Она слабо прикрывается ладонью от слепящих солнечных лучей и я, пользуясь шансом, иду к окну, чтобы задернуть жалюзи, а потом остаюсь стоять там. Лори, конечно, все понимает и больше не предлагает сблизиться.
— Если я скажу, что ничего не помню — ты посчитаешь меня сумасшедшей? — спрашивает с детским беспокойством, хотя изо всех сил старается казаться беззаботной. — То есть, я помню, кто я и кем была, и тебя помню. Помню, как мы ездили на тропические острова и ты стащил меня в воду прямо с пирса, поэтому нам пришлось…
Она пересказывает наш последний отпуск с теми же «анатомическими подробностями», с какими его помню и я, слово в слово, повторяя каждый его день даже не по часам — по минутам. Кроме тех моментов, когда я вел себя как последний мудак.
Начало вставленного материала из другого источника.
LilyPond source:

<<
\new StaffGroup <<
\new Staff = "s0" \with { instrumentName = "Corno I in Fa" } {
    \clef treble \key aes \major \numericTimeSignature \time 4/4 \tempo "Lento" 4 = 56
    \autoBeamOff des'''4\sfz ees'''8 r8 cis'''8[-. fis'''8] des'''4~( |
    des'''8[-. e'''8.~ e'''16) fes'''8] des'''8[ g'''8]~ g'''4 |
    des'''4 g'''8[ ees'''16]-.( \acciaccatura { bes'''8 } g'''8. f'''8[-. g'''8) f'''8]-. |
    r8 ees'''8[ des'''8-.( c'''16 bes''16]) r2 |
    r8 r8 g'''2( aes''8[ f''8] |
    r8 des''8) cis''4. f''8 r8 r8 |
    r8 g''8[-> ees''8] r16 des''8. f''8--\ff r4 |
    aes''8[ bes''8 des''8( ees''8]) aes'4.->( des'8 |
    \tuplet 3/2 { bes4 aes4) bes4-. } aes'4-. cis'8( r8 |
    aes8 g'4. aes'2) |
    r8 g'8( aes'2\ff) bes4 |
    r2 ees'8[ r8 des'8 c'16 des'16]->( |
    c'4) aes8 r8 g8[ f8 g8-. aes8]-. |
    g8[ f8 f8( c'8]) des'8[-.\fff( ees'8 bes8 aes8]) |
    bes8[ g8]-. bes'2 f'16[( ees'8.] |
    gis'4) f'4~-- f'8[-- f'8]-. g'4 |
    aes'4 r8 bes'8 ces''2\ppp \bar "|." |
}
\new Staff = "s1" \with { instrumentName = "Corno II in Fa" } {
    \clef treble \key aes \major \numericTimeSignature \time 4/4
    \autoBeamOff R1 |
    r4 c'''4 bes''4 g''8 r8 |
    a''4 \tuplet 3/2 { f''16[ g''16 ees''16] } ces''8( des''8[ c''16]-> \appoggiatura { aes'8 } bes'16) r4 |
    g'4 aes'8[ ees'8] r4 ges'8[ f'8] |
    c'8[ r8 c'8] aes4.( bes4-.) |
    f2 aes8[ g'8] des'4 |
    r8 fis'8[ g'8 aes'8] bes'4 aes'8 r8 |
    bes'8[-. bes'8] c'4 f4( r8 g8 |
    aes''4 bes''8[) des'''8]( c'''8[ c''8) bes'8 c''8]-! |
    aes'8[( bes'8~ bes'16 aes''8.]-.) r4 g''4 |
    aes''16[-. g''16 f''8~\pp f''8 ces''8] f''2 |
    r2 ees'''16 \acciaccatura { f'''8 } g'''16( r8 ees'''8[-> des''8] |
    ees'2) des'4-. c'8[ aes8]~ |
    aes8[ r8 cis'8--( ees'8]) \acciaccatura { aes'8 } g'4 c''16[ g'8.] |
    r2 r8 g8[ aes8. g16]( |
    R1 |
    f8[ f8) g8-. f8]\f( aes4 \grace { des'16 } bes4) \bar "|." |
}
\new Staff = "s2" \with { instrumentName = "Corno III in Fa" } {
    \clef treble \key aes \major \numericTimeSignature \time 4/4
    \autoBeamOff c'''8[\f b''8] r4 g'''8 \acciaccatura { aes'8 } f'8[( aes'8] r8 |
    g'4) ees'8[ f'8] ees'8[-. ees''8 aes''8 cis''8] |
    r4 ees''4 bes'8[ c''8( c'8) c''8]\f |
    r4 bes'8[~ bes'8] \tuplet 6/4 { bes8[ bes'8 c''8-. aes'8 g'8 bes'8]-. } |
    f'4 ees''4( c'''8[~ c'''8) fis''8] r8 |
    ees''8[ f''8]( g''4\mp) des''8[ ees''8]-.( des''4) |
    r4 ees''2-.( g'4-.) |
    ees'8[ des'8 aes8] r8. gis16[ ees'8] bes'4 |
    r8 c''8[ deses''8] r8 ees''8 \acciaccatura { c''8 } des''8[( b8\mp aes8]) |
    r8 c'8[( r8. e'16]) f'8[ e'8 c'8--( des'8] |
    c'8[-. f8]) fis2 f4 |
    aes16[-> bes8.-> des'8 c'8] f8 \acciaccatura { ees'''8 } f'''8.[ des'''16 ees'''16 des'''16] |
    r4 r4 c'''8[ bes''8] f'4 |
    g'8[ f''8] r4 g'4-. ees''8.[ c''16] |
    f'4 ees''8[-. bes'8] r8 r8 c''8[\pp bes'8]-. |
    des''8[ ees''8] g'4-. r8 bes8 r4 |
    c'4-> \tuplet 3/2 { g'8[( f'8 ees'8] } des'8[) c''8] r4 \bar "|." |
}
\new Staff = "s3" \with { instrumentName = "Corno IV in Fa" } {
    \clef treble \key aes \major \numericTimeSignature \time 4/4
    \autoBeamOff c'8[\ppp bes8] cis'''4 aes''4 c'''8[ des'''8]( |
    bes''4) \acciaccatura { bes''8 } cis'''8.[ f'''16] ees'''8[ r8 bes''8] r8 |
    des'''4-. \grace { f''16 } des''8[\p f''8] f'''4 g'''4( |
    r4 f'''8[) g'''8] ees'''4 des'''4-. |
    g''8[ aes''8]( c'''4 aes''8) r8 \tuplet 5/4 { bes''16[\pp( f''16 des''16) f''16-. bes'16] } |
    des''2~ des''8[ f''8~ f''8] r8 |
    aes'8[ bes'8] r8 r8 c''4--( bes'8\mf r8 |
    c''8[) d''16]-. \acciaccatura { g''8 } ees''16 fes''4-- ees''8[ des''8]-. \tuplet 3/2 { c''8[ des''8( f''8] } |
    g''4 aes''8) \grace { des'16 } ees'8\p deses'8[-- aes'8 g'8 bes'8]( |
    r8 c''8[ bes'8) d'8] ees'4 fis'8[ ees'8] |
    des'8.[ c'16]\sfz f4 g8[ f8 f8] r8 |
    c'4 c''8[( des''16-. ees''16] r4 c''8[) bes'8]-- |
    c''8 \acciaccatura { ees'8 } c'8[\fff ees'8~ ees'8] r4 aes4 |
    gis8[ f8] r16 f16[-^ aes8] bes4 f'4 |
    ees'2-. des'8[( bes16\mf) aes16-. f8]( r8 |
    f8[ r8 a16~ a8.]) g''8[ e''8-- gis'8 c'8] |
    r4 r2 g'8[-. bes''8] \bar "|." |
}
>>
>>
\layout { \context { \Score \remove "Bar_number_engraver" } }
— Только я не очень помню, как мы вернулись домой, — она только слегка краснеет, но на обескровленном лице ее щеки алеют как маяк. — И как здесь оказалась — тоже не помню. Вообще. Медсестры говорили, что была какая-то авария и просто чудо, что я…
— Медсестры всегда слишком много болтают, — не даю ей закончить. Я тут буквально в каждый рот баблом насрал, чтобы не распускали язык, но когда это кого-то останавливало? — Тебе под колеса какая-то дура бросилась, ты пыталась ее объехать и влетела в столб. А подушки безопасности… Помнишь, я говорил тебе, чтобы не ездила на всяком дерьме? Вот поэтому.